# The implementation is adopted from mmedit,
# made publicly available under the Apache 2.0 License at
# https://github.com/open-mmlab/mmediting/tree/master/mmedit/models/common

import torch
import torch.nn as nn
import torch.nn.functional as F


class ResidualBlockNoBN(nn.Module):
    """Residual block without BN.
    It has a style of:
    ::
        ---Conv-ReLU-Conv-+-
         |________________|
    Args:
        mid_channels (int): Channel number of intermediate features.
            Default: 64.
        res_scale (float): Used to scale the residual before addition.
            Default: 1.0.
    """

    def __init__(self, mid_channels=64, res_scale=1.0):
        super().__init__()
        self.res_scale = res_scale
        self.conv1 = nn.Conv2d(mid_channels, mid_channels, 3, 1, 1, bias=True)
        self.conv2 = nn.Conv2d(mid_channels, mid_channels, 3, 1, 1, bias=True)

        self.relu = nn.ReLU(inplace=True)

    def forward(self, x):
        """Forward function.
        Args:
            x (Tensor): Input tensor with shape (n, c, h, w).
        Returns:
            Tensor: Forward results.
        """

        identity = x
        out = self.conv2(self.relu(self.conv1(x)))
        return identity + out * self.res_scale


class PixelShufflePack(nn.Module):
    """Pixel Shuffle upsample layer.
    Args:
        in_channels (int): Number of input channels.
        out_channels (int): Number of output channels.
        scale_factor (int): Upsample ratio.
        upsample_kernel (int): Kernel size of Conv layer to expand channels.
    Returns:
        Upsampled feature map.
    """

    def __init__(self, in_channels, out_channels, scale_factor,
                 upsample_kernel):
        super().__init__()
        self.in_channels = in_channels
        self.out_channels = out_channels
        self.scale_factor = scale_factor
        self.upsample_kernel = upsample_kernel
        self.upsample_conv = nn.Conv2d(
            self.in_channels,
            self.out_channels * scale_factor * scale_factor,
            self.upsample_kernel,
            padding=(self.upsample_kernel - 1) // 2)

    def forward(self, x):
        """Forward function for PixelShufflePack.
        Args:
            x (Tensor): Input tensor with shape (n, c, h, w).
        Returns:
            Tensor: Forward results.
        """
        x = self.upsample_conv(x)
        x = F.pixel_shuffle(x, self.scale_factor)
        return x


def flow_warp(x,
              flow,
              interpolation='bilinear',
              padding_mode='zeros',
              align_corners=True):
    """Warp an image or a feature map with optical flow.
    Args:
        x (Tensor): Tensor with size (n, c, h, w).
        flow (Tensor): Tensor with size (n, h, w, 2).
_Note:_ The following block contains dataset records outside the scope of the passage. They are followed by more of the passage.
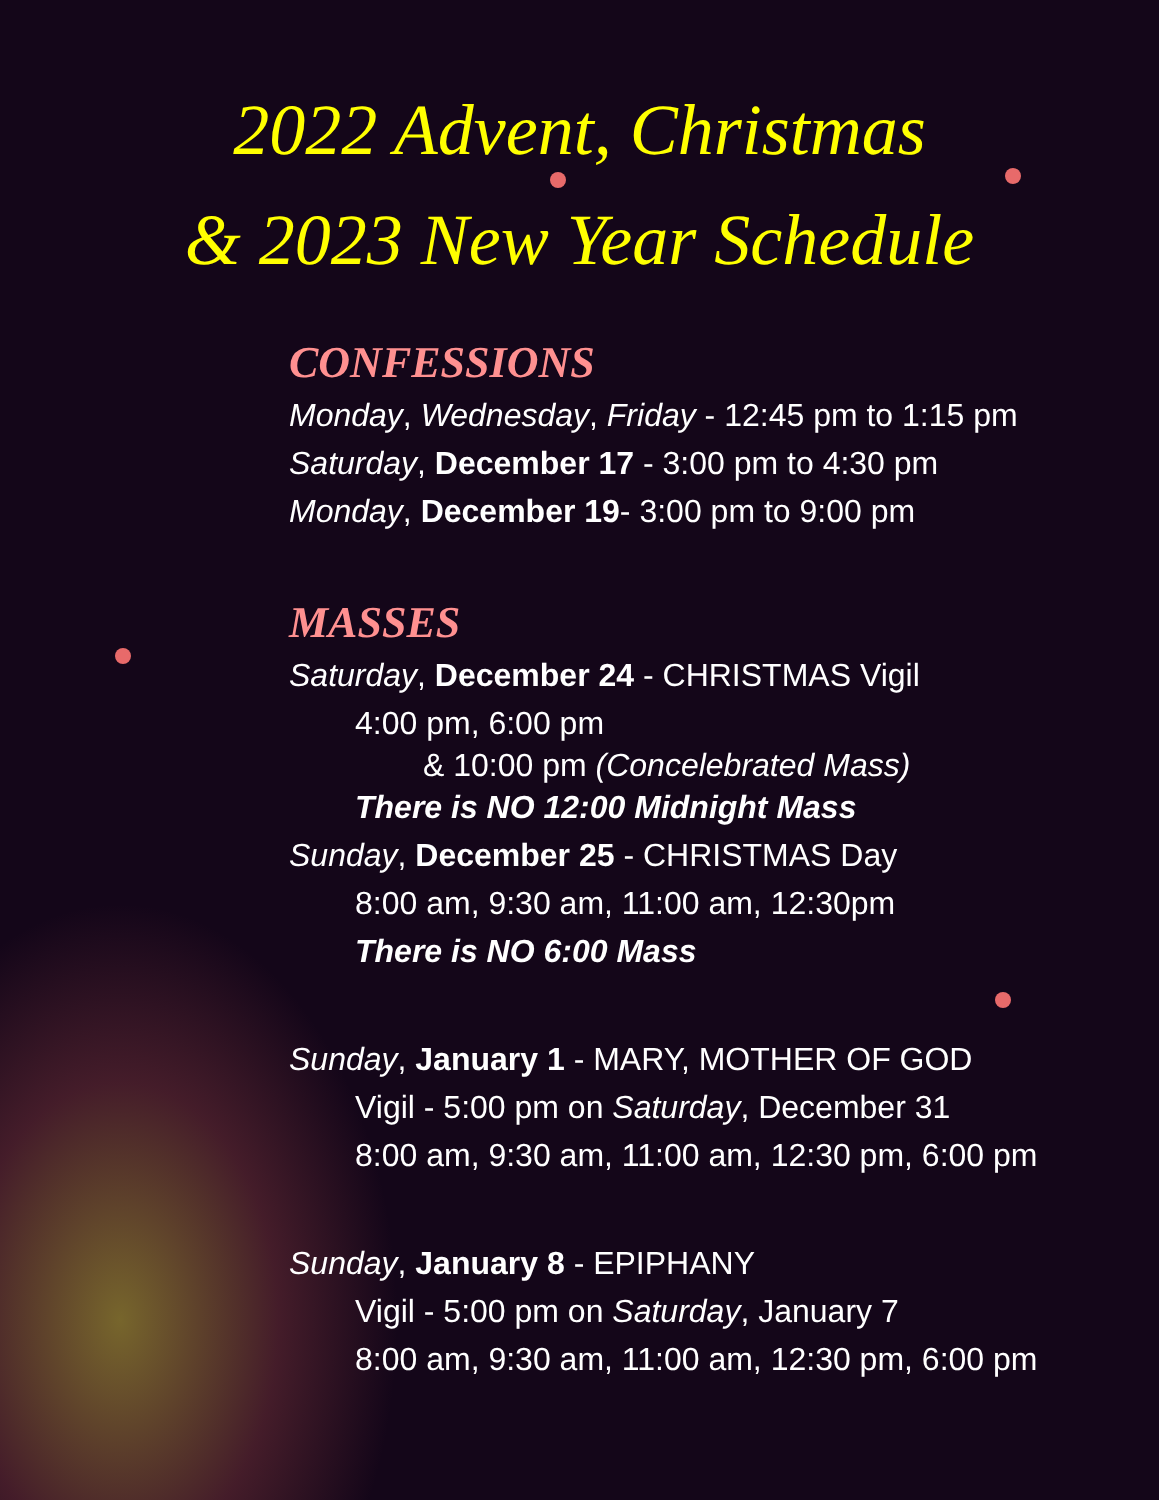2022 Advent, Christmas
& 2023 New Year Schedule
CONFESSIONS
Monday, Wednesday, Friday - 12:45 pm to 1:15 pm
Saturday, December 17 - 3:00 pm to 4:30 pm
Monday, December 19- 3:00 pm to 9:00 pm
MASSES
Saturday, December 24 - CHRISTMAS Vigil
4:00 pm, 6:00 pm
& 10:00 pm (Concelebrated Mass)
There is NO 12:00 Midnight Mass
Sunday, December 25 - CHRISTMAS Day
8:00 am, 9:30 am, 11:00 am, 12:30pm
There is NO 6:00 Mass
Sunday, January 1 - MARY, MOTHER OF GOD
Vigil - 5:00 pm on Saturday, December 31
8:00 am, 9:30 am, 11:00 am, 12:30 pm, 6:00 pm
Sunday, January 8 - EPIPHANY
Vigil - 5:00 pm on Saturday, January 7
8:00 am, 9:30 am, 11:00 am, 12:30 pm, 6:00 pm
The last dimension is
            a two-channel, denoting the width and height relative offsets.
            Note that the values are not normalized to [-1, 1].
        interpolation (str): Interpolation mode: 'nearest' or 'bilinear'.
            Default: 'bilinear'.
        padding_mode (str): Padding mode: 'zeros' or 'border' or 'reflection'.
            Default: 'zeros'.
        align_corners (bool): Whether align corners. Default: True.
    Returns:
        Tensor: Warped image or feature map.
    """
    if x.size()[-2:] != flow.size()[1:3]:
        raise ValueError(f'The spatial sizes of input ({x.size()[-2:]}) and '
                         f'flow ({flow.size()[1:3]}) are not the same.')
    _, _, h, w = x.size()
    # create mesh grid
    device = flow.device
    grid_y, grid_x = torch.meshgrid(
        torch.arange(0, h, device=device, dtype=x.dtype),
        torch.arange(0, w, device=device, dtype=x.dtype))
    grid = torch.stack((grid_x, grid_y), 2)  # h, w, 2
    grid.requires_grad = False

    grid_flow = grid + flow
    # scale grid_flow to [-1,1]
    grid_flow_x = 2.0 * grid_flow[:, :, :, 0] / max(w - 1, 1) - 1.0
    grid_flow_y = 2.0 * grid_flow[:, :, :, 1] / max(h - 1, 1) - 1.0
    grid_flow = torch.stack((grid_flow_x, grid_flow_y), dim=3)
    output = F.grid_sample(
        x,
        grid_flow,
        mode=interpolation,
        padding_mode=padding_mode,
        align_corners=align_corners)
    return output


def make_layer(block, num_blocks, **kwarg):
    """Make layers by stacking the same blocks.
    Args:
        block (nn.module): nn.module class for basic block.
        num_blocks (int): number of blocks.
    Returns:
        nn.Sequential: Stacked blocks in nn.Sequential.
    """
    layers = []
    for _ in range(num_blocks):
        layers.append(block(**kwarg))
    return nn.Sequential(*layers)


def charbonnier_loss(pred, target, eps=1e-12):
    return torch.sqrt((pred - target)**2 + eps)